The interest paid on that balance tends to be modest. The FDIC reported the national average rate on a savings account with a 2,500 dollar balance at 0.45% in October 2024. Banks keep those rates low in part because of what they do with the deposits: they lend the money back out through car loans, credit lines and credit cards, pocketing the spread between what they pay depositors and what they charge borrowers.
What Makes a Money Market Account Different
Money market accounts, sometimes labeled money market deposit accounts, are less common than plain savings accounts and function as a hybrid of checking and savings. Many let holders write a limited number of checks or swipe a debit card, while still crediting interest on the balance at the end of each month the way a savings account would.
The average rate on money market accounts with balances between 10,000 and 100,000 dollars stood at 0.61% in October 2024, according to FDIC data, noticeably above the savings account average. Banks can pay more because they typically invest the underlying deposits in short term, highly liquid, low risk instruments such as certificates of deposit and government bonds.

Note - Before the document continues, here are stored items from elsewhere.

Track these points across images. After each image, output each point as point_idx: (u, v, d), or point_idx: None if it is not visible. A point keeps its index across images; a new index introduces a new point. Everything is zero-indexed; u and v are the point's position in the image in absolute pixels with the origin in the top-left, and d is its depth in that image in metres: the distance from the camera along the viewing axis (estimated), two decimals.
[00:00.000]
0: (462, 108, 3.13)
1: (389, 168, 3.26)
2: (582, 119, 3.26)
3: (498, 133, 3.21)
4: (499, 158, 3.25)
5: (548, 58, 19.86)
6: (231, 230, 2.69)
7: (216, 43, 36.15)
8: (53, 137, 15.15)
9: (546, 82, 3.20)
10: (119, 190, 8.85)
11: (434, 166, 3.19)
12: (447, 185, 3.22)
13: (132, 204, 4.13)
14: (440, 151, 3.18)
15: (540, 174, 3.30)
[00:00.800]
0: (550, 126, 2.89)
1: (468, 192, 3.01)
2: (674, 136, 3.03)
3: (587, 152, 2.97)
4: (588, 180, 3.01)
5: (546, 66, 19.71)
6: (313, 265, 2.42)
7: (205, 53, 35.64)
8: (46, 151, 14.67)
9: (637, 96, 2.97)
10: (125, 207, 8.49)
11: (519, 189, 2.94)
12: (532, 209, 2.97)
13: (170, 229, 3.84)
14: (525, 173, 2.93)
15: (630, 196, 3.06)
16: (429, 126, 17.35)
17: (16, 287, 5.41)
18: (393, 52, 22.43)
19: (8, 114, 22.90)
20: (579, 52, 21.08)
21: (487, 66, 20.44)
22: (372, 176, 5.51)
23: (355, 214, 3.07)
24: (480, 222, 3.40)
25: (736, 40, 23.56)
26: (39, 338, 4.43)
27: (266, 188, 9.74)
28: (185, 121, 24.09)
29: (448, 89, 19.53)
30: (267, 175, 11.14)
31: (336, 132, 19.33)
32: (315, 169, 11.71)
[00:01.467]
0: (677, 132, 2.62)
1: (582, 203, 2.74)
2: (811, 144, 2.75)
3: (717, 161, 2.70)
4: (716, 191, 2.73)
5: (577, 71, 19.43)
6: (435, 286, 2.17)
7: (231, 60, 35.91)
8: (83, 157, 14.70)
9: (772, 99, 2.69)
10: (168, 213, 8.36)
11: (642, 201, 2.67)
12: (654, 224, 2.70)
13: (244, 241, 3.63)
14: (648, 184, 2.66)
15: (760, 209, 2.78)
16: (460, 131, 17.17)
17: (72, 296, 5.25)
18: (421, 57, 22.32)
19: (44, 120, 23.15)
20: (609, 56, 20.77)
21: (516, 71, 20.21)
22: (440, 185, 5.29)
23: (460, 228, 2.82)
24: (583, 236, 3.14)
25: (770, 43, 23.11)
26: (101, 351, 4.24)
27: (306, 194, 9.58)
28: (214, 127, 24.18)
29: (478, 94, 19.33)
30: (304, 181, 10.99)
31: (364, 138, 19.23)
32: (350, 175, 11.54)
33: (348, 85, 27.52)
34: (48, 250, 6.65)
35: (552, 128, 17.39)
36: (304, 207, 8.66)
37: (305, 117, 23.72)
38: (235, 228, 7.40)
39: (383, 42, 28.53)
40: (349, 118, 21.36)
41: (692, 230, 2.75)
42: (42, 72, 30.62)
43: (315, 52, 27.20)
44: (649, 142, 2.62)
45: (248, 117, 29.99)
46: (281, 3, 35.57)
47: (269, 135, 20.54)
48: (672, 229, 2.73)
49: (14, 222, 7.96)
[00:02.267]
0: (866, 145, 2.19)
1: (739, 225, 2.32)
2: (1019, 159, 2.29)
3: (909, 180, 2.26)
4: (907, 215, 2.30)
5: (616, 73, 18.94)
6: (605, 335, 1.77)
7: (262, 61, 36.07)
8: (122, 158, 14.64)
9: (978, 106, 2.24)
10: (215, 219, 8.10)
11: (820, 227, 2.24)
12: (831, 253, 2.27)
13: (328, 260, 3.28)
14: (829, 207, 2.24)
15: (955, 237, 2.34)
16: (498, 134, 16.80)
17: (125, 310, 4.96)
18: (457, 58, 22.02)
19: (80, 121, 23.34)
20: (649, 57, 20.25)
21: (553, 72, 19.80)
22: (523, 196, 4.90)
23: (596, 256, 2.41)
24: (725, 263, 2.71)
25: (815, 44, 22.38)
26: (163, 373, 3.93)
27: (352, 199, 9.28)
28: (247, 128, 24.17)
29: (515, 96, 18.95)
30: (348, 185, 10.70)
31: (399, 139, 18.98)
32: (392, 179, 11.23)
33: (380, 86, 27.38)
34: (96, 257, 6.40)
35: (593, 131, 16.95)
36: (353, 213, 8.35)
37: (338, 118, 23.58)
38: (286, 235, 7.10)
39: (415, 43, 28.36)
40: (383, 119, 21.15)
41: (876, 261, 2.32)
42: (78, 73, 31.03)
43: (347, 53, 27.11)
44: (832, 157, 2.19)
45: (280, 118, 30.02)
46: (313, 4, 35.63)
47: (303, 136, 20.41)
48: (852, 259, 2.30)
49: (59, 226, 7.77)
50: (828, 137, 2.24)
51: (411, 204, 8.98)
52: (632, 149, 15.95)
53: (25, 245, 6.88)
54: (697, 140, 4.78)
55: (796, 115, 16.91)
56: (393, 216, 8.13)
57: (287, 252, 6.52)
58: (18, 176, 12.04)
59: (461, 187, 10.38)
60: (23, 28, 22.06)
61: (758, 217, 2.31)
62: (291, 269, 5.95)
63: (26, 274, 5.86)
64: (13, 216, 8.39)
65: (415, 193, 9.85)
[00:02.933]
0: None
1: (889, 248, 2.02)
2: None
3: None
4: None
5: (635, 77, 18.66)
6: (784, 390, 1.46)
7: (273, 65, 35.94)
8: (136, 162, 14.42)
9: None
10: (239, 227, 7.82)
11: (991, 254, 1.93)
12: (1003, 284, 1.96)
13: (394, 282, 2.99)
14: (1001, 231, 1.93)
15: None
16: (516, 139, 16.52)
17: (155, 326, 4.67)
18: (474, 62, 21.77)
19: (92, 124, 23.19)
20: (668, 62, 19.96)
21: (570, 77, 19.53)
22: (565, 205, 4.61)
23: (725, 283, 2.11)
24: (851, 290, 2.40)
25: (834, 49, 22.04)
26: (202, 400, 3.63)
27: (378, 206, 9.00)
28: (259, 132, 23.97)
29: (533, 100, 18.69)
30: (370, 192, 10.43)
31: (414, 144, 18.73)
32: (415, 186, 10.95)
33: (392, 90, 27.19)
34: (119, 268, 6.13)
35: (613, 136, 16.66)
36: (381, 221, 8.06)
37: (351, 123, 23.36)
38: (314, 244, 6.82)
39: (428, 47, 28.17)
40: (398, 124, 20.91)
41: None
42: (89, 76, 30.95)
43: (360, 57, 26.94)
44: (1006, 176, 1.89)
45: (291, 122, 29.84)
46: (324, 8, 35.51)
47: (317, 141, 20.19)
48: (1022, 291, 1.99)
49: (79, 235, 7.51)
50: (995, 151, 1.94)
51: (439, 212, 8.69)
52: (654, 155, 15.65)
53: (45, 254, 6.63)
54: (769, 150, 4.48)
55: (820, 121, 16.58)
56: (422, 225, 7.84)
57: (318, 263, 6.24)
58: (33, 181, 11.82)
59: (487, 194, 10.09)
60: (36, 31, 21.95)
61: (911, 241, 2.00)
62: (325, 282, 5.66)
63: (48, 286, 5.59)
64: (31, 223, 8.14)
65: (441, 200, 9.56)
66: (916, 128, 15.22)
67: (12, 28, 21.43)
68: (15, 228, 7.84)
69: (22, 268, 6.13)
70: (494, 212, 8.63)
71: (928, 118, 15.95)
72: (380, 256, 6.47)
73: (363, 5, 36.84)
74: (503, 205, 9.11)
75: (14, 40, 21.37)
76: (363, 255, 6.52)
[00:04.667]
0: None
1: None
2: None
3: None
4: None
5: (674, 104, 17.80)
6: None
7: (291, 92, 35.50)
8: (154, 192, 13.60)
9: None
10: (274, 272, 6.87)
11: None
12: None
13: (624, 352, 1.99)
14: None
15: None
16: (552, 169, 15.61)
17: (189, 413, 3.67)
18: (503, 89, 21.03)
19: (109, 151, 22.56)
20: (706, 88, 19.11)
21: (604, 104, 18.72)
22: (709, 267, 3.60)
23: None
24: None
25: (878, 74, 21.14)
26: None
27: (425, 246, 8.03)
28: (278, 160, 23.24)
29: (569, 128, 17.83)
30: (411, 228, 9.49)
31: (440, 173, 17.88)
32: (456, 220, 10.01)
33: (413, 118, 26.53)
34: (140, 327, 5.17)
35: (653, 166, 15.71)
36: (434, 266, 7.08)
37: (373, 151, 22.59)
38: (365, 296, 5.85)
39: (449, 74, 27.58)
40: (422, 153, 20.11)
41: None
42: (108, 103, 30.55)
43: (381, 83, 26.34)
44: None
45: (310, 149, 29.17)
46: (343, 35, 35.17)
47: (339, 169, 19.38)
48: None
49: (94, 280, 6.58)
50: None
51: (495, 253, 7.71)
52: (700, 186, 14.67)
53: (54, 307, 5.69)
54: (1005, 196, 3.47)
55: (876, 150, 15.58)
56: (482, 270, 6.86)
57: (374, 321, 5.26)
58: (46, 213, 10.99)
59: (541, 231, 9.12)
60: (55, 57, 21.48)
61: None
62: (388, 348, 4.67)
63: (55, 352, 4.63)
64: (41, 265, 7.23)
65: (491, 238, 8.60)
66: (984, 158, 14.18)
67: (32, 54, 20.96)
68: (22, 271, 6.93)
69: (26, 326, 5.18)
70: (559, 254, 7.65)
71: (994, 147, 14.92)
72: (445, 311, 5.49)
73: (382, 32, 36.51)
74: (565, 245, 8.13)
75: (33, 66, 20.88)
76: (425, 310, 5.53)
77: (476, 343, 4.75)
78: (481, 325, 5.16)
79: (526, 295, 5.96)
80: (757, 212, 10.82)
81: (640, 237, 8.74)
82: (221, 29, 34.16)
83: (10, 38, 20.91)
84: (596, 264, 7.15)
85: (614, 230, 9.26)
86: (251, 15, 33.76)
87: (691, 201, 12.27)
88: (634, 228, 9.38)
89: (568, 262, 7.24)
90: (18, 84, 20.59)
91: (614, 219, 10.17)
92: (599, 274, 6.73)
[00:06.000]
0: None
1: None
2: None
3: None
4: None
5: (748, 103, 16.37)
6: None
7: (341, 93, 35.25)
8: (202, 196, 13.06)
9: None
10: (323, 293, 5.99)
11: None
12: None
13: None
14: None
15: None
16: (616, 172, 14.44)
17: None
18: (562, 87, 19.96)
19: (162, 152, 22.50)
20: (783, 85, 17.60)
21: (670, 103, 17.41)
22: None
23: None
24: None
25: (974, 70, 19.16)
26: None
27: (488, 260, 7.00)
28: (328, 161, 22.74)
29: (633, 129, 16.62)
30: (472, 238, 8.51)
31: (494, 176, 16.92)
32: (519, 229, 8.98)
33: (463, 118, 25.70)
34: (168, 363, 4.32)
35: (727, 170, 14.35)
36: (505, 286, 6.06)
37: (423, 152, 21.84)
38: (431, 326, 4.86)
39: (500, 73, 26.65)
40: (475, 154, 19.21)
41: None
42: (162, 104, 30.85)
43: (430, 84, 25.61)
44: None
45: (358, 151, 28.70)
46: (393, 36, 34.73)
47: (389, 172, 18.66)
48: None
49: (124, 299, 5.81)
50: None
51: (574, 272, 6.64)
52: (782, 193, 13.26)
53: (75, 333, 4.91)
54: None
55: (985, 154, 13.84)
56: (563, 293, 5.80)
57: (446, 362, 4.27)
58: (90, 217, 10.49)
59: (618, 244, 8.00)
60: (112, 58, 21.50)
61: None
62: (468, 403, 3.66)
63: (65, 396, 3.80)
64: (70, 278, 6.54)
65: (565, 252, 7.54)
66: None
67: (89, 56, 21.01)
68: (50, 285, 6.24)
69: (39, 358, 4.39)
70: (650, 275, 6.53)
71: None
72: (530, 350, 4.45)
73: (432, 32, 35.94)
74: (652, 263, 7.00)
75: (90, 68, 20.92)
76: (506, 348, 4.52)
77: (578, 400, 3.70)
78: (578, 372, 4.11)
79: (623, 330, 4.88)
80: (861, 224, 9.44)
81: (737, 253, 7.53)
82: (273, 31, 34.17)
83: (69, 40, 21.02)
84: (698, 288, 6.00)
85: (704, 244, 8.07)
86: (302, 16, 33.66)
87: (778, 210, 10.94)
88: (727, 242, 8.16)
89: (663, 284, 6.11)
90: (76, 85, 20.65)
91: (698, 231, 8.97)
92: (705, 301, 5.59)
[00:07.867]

As those investments mature, a portion of the return flows back to accountholders. Many of these accounts also use tiered pricing, so a larger deposit unlocks a better rate.
That higher payout comes with strings. Money market accounts commonly require a bigger opening deposit and a higher minimum balance than savings accounts. Fall below the threshold and a bank may strip away the promised interest rate or convert the account into an ordinary checking or savings product. Transaction limits apply here too. Exceed six withdrawals or debit transactions in a month and some banks will charge a fee, similar to the old rule for savings accounts.
Federal Insurance and Withdrawal Rules
Deposits in both account types carry federal protection, though the agency depends on where you bank. The Federal Deposit Insurance Corporation insures deposits at banks up to 250,000 dollars per depositor, per ownership category. Credit union members get the equivalent protection through the National Credit Union Administration.
Withdrawal limits have a specific history. Until April 24, 2020, the Federal Reserve's Regulation D capped savings and money market withdrawals or transfers at six per month, with penalties possible for exceeding that cap. The Fed lifted the federal restriction that year, but plenty of banks kept their own six transaction limits in place, so it is worth checking the fine print on any account before assuming unlimited access.

Money Market Accounts Are Not Money Market Funds
The names invite confusion, but money market deposit accounts and money market funds are not the same product. Money market funds, also called money market mutual funds, are investment vehicles sold by brokerages and investment firms rather than deposit accounts at a bank. Investors buy and sell shares in these funds, which hold cash equivalents, government securities and high rated debt that matures in under 13 months.
Unlike a bank held money market account, a money market fund carries no FDIC insurance and no guaranteed return. It behaves like any other mutual fund investment, with a share price that can fluctuate even if the moves are typically small.
Weighing Which Account Fits Your Savings Goal
The appeal of a money market account over a plain savings account largely comes down to flexibility and yield: near immediate access to funds, check writing or debit card use, and often a modestly better interest rate. The tradeoff is the higher balance usually needed to get that rate or avoid a monthly fee, plus the same kind of withdrawal restrictions a savings account carries.
Both products are considered safe places to park cash, protected up to 250,000 dollars per depositor per ownership category whether the institution is an FDIC insured bank or an NCUA insured credit union. The real decision point is whether the extra fraction of a percentage point in interest, and the added check writing option, justifies tying up a larger minimum balance than a standard savings account would require.